My Day at a Russian Spa

My Day at a Russian Spa

When life gets tough, a spa is where I go to relax and forget about life for a few hours.  Whether it’s having a swim in one of the pools, detoxifying in a steam room, or destressing with a full body massage, nothing beats a good spa day.  When I think of a spa, rarely do I imagine being hit with twigs, and having a bucket of ice water thrown over my head.  Well, that’s exactly what happened when I visited Banya No.1; a traditional Russian Spa, situated in Hoxton, London.

What sounds like the most tense experience ever, turned out to be incredibly invigorating, therapeutic, and weirdly addictive.

Originating in Russia, banya translates to ‘bathhouse’ and is similar to the more familiar sauna.  The key difference between the two is that a banya is slightly cooler (although still 70°C), making it more bearable than a normal sauna. Due to its wide range of health benefits, they remain very popular in Russian culture, with public bathing houses in towns and cities, and some families installing their own banyas into their homes.

Banya No.1 is the only banya in London, opening in 2013, and brings Russia’s oldest and most popular wellness traditions to the capital.

 

All you need is yourself and your swimsuit.  Upon arrival, you are provided with a gown and slippers, as well as a felt hat, which prevents your head from overheating, and stops your hair from being damaged.

I was invited by Love Pop Ups London to try out their signature treatment; The Parenie.

A Parenie is a traditional thermal treatment which involves bundles of leaves, birch, oak, or eucalyptus twigs being brushed over your body.  Unlike your usual massage, this treatment takes place in the banya, meaning all of this is going on in 70 degree heat! The purpose is to catch and guide the steam into your pores, which has incredible health benefits for both your mental and physical state.  It is split into three main parts; the massage, the bucket, and the plunge pool.

Part 1: The Massage

You are required to stay in the banya for 10 minutes prior to your treatment, to accustom your body to the intense heat. I’m not very good with saunas, and despite it being 10 degrees cooler, I found it difficult to breathe.

Transcribed page contents
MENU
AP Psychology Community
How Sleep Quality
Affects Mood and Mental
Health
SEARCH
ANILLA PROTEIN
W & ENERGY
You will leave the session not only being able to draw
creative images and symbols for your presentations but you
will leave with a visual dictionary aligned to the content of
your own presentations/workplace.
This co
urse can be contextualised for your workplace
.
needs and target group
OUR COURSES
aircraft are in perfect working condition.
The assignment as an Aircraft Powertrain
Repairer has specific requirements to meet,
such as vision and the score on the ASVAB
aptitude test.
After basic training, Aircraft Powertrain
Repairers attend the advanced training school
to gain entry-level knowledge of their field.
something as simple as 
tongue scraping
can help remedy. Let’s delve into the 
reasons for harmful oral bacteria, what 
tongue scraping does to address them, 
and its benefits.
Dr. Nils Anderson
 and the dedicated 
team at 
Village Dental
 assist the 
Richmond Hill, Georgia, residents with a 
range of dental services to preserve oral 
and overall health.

---

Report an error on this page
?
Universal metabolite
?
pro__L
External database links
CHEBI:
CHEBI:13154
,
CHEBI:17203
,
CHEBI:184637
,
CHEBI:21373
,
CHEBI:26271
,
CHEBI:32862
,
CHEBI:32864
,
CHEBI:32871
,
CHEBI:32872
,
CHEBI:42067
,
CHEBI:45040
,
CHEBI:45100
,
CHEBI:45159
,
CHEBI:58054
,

* * *

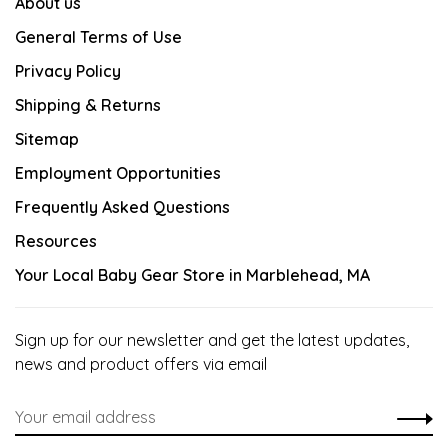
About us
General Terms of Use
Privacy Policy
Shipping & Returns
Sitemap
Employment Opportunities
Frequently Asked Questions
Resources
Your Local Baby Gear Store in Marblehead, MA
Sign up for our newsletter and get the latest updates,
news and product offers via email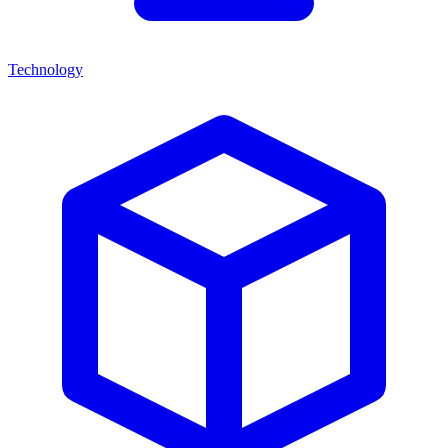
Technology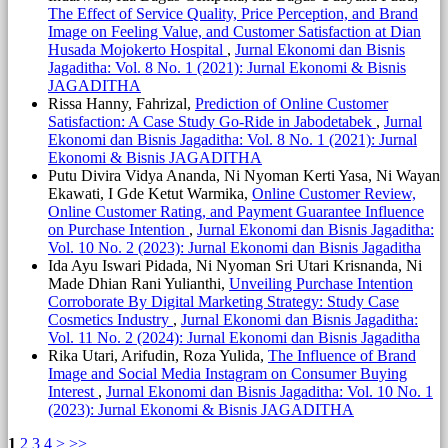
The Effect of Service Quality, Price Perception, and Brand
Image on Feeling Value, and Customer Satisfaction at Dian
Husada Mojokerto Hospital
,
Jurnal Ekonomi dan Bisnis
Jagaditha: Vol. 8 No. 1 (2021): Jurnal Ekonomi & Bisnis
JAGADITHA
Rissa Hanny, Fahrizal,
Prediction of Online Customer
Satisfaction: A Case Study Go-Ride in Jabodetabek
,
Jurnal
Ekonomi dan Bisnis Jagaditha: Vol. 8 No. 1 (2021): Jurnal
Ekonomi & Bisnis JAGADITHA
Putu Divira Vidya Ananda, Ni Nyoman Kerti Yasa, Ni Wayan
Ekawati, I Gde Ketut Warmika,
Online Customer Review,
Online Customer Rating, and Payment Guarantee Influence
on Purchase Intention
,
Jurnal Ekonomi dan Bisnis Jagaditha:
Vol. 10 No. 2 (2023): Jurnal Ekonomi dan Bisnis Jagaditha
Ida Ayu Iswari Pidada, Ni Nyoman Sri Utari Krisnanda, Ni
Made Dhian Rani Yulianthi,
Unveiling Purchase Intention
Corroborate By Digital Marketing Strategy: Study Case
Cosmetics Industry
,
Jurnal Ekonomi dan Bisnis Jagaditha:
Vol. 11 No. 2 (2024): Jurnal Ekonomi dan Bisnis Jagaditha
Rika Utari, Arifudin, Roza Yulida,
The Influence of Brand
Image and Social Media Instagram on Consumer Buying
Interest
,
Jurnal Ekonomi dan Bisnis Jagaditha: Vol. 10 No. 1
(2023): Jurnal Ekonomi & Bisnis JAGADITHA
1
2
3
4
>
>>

**Required work:** Can you go on with the account of the day at the Russian spa, picking up right after its last sentence? You won't need any of this material.

**Answer box:**
When I entered the banya for the second time for my treatment, it seemed a lot more bearable than my first.  I was concerned I wouldn’t be able to last the full duration, but as I lay down on the wooden bench, my banshik (the name given to a Russian masseuse), placed a bouquet of wet leaves over my head, which instantly cooled me down.

For around 10 minutes, the banshik passed the leaves up and down my body, working the steam into my pores. At some points, it feels like your skin is burning, but you can control the temperature, if it gets too hot. From our science classes, we know that heat rises, meaning the steam at the top of the banya is hotter than the steam near the ground.  If you’d like the parenie to be hotter, the banshik can reach higher up, shifting the hot steam into your skin, or they can capture the steam from lower down, if you’d prefer a cooler experience.

Benefits: During the treatment, the banya makes you sweat profusely, which cleans out your pores, stimulates blood circulation, improves metabolism, and relieves joint pain.  The plants used during the massage release essential oils that are said to boost the immune system, reduce blood pressure, and prevent premature ageing.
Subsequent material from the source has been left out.